▶ What you will do
Could you write out each entry exactly as it reads?

**** Provided material ****

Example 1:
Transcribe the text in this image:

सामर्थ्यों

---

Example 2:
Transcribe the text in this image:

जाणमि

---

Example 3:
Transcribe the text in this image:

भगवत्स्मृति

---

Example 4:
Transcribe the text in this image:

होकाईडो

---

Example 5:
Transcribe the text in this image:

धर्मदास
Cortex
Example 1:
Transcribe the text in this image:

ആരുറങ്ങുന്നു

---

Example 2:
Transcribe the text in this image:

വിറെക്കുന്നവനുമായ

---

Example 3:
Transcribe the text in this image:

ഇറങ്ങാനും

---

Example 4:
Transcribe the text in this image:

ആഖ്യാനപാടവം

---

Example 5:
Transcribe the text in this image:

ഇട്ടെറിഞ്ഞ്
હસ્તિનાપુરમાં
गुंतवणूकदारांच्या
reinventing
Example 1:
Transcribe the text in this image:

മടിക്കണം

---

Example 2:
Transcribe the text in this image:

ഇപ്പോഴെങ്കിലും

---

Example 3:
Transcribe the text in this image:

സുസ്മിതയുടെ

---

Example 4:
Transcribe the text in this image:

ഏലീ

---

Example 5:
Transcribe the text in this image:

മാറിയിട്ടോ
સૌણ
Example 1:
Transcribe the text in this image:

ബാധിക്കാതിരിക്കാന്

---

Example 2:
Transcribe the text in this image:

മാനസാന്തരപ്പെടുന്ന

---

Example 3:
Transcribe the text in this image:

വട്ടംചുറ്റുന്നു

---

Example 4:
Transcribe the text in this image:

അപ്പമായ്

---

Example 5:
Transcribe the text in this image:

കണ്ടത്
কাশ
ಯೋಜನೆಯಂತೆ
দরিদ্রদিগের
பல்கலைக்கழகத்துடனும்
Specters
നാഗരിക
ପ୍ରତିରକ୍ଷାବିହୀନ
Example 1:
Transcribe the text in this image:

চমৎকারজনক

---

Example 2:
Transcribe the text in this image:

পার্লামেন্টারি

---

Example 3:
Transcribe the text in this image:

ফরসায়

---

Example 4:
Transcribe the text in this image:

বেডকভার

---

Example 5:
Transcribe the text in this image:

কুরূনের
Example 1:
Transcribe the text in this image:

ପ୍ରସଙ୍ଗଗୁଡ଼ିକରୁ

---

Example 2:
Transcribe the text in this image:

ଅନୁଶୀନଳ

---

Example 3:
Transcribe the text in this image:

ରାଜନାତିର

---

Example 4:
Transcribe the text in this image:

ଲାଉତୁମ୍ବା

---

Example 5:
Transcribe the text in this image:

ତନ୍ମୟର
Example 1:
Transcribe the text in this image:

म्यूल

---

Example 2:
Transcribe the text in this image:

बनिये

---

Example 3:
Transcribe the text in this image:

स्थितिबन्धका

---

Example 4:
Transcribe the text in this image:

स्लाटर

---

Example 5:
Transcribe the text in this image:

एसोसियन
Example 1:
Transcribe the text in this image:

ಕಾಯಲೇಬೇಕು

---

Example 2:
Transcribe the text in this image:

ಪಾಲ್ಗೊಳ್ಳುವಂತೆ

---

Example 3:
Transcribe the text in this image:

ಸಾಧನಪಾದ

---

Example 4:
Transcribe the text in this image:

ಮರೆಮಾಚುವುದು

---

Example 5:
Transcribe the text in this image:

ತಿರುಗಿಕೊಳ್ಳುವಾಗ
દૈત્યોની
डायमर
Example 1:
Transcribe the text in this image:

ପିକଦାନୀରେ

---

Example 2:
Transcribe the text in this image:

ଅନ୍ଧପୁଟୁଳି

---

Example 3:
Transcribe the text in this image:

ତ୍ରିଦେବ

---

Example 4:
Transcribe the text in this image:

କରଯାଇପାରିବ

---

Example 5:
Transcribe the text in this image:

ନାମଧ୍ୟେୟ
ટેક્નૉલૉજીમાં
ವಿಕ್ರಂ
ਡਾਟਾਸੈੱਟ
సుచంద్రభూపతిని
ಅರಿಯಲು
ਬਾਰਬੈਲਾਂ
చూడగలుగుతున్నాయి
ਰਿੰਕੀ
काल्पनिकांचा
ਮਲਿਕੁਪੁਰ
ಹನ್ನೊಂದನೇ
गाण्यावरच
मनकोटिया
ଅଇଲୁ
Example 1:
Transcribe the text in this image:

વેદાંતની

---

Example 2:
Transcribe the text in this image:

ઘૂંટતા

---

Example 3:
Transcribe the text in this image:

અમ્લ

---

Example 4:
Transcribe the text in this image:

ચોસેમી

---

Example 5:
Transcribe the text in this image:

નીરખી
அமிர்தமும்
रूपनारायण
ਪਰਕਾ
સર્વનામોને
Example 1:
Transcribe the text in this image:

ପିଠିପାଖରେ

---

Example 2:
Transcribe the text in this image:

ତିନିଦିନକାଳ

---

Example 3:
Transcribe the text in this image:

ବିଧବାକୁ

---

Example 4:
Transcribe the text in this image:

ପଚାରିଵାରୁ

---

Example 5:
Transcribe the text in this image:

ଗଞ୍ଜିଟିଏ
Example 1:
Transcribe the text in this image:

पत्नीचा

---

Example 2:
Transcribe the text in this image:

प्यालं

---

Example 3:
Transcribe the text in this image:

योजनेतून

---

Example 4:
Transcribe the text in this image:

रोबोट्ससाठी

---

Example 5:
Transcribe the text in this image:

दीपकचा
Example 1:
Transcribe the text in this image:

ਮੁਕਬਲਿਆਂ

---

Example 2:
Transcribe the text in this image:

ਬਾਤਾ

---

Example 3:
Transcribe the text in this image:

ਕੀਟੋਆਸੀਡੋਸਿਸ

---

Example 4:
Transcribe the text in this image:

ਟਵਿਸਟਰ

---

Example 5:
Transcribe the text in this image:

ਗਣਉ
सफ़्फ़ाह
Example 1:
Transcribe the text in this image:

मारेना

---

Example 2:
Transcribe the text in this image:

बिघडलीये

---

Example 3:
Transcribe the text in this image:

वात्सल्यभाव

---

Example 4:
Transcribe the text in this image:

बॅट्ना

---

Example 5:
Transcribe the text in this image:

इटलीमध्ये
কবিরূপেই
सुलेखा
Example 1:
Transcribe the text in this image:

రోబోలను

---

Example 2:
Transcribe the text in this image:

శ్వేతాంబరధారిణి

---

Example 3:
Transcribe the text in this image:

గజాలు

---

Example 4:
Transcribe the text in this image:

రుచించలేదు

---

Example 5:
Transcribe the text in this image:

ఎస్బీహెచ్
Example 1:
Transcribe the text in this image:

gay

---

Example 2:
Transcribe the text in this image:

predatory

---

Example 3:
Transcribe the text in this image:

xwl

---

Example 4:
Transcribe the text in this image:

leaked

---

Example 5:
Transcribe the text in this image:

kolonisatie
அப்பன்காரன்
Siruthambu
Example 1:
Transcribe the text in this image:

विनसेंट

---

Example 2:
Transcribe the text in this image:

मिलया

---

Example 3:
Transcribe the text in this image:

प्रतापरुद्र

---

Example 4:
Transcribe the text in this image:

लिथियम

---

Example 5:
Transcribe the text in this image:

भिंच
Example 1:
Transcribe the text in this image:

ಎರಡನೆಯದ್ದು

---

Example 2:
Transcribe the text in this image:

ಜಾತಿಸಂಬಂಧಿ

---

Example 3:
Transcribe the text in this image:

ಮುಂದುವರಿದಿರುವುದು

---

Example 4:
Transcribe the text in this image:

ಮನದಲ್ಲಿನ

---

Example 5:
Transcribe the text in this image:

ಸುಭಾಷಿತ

****

▶ Worked solution
Example 1:
Transcribe the text in this image:

सामर्थ्यों

---

Example 2:
Transcribe the text in this image:

जाणमि

---

Example 3:
Transcribe the text in this image:

भगवत्स्मृति

---

Example 4:
Transcribe the text in this image:

होकाईडो

---

Example 5:
Transcribe the text in this image:

धर्मदास
Cortex
Example 1:
Transcribe the text in this image:

ആരുറങ്ങുന്നു

---

Example 2:
Transcribe the text in this image:

വിറെക്കുന്നവനുമായ

---

Example 3:
Transcribe the text in this image:

ഇറങ്ങാനും

---

Example 4:
Transcribe the text in this image:

ആഖ്യാനപാടവം

---

Example 5:
Transcribe the text in this image:

ഇട്ടെറിഞ്ഞ്
હસ્તિનાપુરમાં
गुंतवणूकदारांच्या
reinventing
Example 1:
Transcribe the text in this image:

മടിക്കണം

---

Example 2:
Transcribe the text in this image:

ഇപ്പോഴെങ്കിലും

---

Example 3:
Transcribe the text in this image:

സുസ്മിതയുടെ

---

Example 4:
Transcribe the text in this image:

ഏലീ

---

Example 5:
Transcribe the text in this image:

മാറിയിട്ടോ
સૌણ
Example 1:
Transcribe the text in this image:

ബാധിക്കാതിരിക്കാന്

---

Example 2:
Transcribe the text in this image:

മാനസാന്തരപ്പെടുന്ന

---

Example 3:
Transcribe the text in this image:

വട്ടംചുറ്റുന്നു

---

Example 4:
Transcribe the text in this image:

അപ്പമായ്

---

Example 5:
Transcribe the text in this image:

കണ്ടത്
কাশ
ಯೋಜನೆಯಂತೆ
দরিদ্রদিগের
பல்கலைக்கழகத்துடனும்
Specters
നാഗരിക
ପ୍ରତିରକ୍ଷାବିହୀନ
Example 1:
Transcribe the text in this image:

চমৎকারজনক

---

Example 2:
Transcribe the text in this image:

পার্লামেন্টারি

---

Example 3:
Transcribe the text in this image:

ফরসায়

---

Example 4:
Transcribe the text in this image:

বেডকভার

---

Example 5:
Transcribe the text in this image:

কুরূনের
Example 1:
Transcribe the text in this image:

ପ୍ରସଙ୍ଗଗୁଡ଼ିକରୁ

---

Example 2:
Transcribe the text in this image:

ଅନୁଶୀନଳ

---

Example 3:
Transcribe the text in this image:

ରାଜନାତିର

---

Example 4:
Transcribe the text in this image:

ଲାଉତୁମ୍ବା

---

Example 5:
Transcribe the text in this image:

ତନ୍ମୟର
Example 1:
Transcribe the text in this image:

म्यूल

---

Example 2:
Transcribe the text in this image:

बनिये

---

Example 3:
Transcribe the text in this image:

स्थितिबन्धका

---

Example 4:
Transcribe the text in this image:

स्लाटर

---

Example 5:
Transcribe the text in this image:

एसोसियन
Example 1:
Transcribe the text in this image:

ಕಾಯಲೇಬೇಕು

---

Example 2:
Transcribe the text in this image:

ಪಾಲ್ಗೊಳ್ಳುವಂತೆ

---

Example 3:
Transcribe the text in this image:

ಸಾಧನಪಾದ

---

Example 4:
Transcribe the text in this image:

ಮರೆಮಾಚುವುದು

---

Example 5:
Transcribe the text in this image:

ತಿರುಗಿಕೊಳ್ಳುವಾಗ
દૈત્યોની
डायमर
Example 1:
Transcribe the text in this image:

ପିକଦାନୀରେ

---

Example 2:
Transcribe the text in this image:

ଅନ୍ଧପୁଟୁଳି

---

Example 3:
Transcribe the text in this image:

ତ୍ରିଦେବ

---

Example 4:
Transcribe the text in this image:

କରଯାଇପାରିବ

---

Example 5:
Transcribe the text in this image:

ନାମଧ୍ୟେୟ
ટેક્નૉલૉજીમાં
ವಿಕ್ರಂ
ਡਾਟਾਸੈੱਟ
సుచంద్రభూపతిని
ಅರಿಯಲು
ਬਾਰਬੈਲਾਂ
చూడగలుగుతున్నాయి
ਰਿੰਕੀ
काल्पनिकांचा
ਮਲਿਕੁਪੁਰ
ಹನ್ನೊಂದನೇ
गाण्यावरच
मनकोटिया
ଅଇଲୁ
Example 1:
Transcribe the text in this image:

વેદાંતની

---

Example 2:
Transcribe the text in this image:

ઘૂંટતા

---

Example 3:
Transcribe the text in this image:

અમ્લ

---

Example 4:
Transcribe the text in this image:

ચોસેમી

---

Example 5:
Transcribe the text in this image:

નીરખી
அமிர்தமும்
रूपनारायण
ਪਰਕਾ
સર્વનામોને
Example 1:
Transcribe the text in this image:

ପିଠିପାଖରେ

---

Example 2:
Transcribe the text in this image:

ତିନିଦିନକାଳ

---

Example 3:
Transcribe the text in this image:

ବିଧବାକୁ

---

Example 4:
Transcribe the text in this image:

ପଚାରିଵାରୁ

---

Example 5:
Transcribe the text in this image:

ଗଞ୍ଜିଟିଏ
Example 1:
Transcribe the text in this image:

पत्नीचा

---

Example 2:
Transcribe the text in this image:

प्यालं

---

Example 3:
Transcribe the text in this image:

योजनेतून

---

Example 4:
Transcribe the text in this image:

रोबोट्ससाठी

---

Example 5:
Transcribe the text in this image:

दीपकचा
Example 1:
Transcribe the text in this image:

ਮੁਕਬਲਿਆਂ

---

Example 2:
Transcribe the text in this image:

ਬਾਤਾ

---

Example 3:
Transcribe the text in this image:

ਕੀਟੋਆਸੀਡੋਸਿਸ

---

Example 4:
Transcribe the text in this image:

ਟਵਿਸਟਰ

---

Example 5:
Transcribe the text in this image:

ਗਣਉ
सफ़्फ़ाह
Example 1:
Transcribe the text in this image:

मारेना

---

Example 2:
Transcribe the text in this image:

बिघडलीये

---

Example 3:
Transcribe the text in this image:

वात्सल्यभाव

---

Example 4:
Transcribe the text in this image:

बॅट्ना

---

Example 5:
Transcribe the text in this image:

इटलीमध्ये
কবিরূপেই
सुलेखा
Example 1:
Transcribe the text in this image:

రోబోలను

---

Example 2:
Transcribe the text in this image:

శ్వేతాంబరధారిణి

---

Example 3:
Transcribe the text in this image:

గజాలు

---

Example 4:
Transcribe the text in this image:

రుచించలేదు

---

Example 5:
Transcribe the text in this image:

ఎస్బీహెచ్
Example 1:
Transcribe the text in this image:

gay

---

Example 2:
Transcribe the text in this image:

predatory

---

Example 3:
Transcribe the text in this image:

xwl

---

Example 4:
Transcribe the text in this image:

leaked

---

Example 5:
Transcribe the text in this image:

kolonisatie
அப்பன்காரன்
Siruthambu
Example 1:
Transcribe the text in this image:

विनसेंट

---

Example 2:
Transcribe the text in this image:

मिलया

---

Example 3:
Transcribe the text in this image:

प्रतापरुद्र

---

Example 4:
Transcribe the text in this image:

लिथियम

---

Example 5:
Transcribe the text in this image:

भिंच
Example 1:
Transcribe the text in this image:

ಎರಡನೆಯದ್ದು

---

Example 2:
Transcribe the text in this image:

ಜಾತಿಸಂಬಂಧಿ

---

Example 3:
Transcribe the text in this image:

ಮುಂದುವರಿದಿರುವುದು

---

Example 4:
Transcribe the text in this image:

ಮನದಲ್ಲಿನ

---

Example 5:
Transcribe the text in this image:

ಸುಭಾಷಿತ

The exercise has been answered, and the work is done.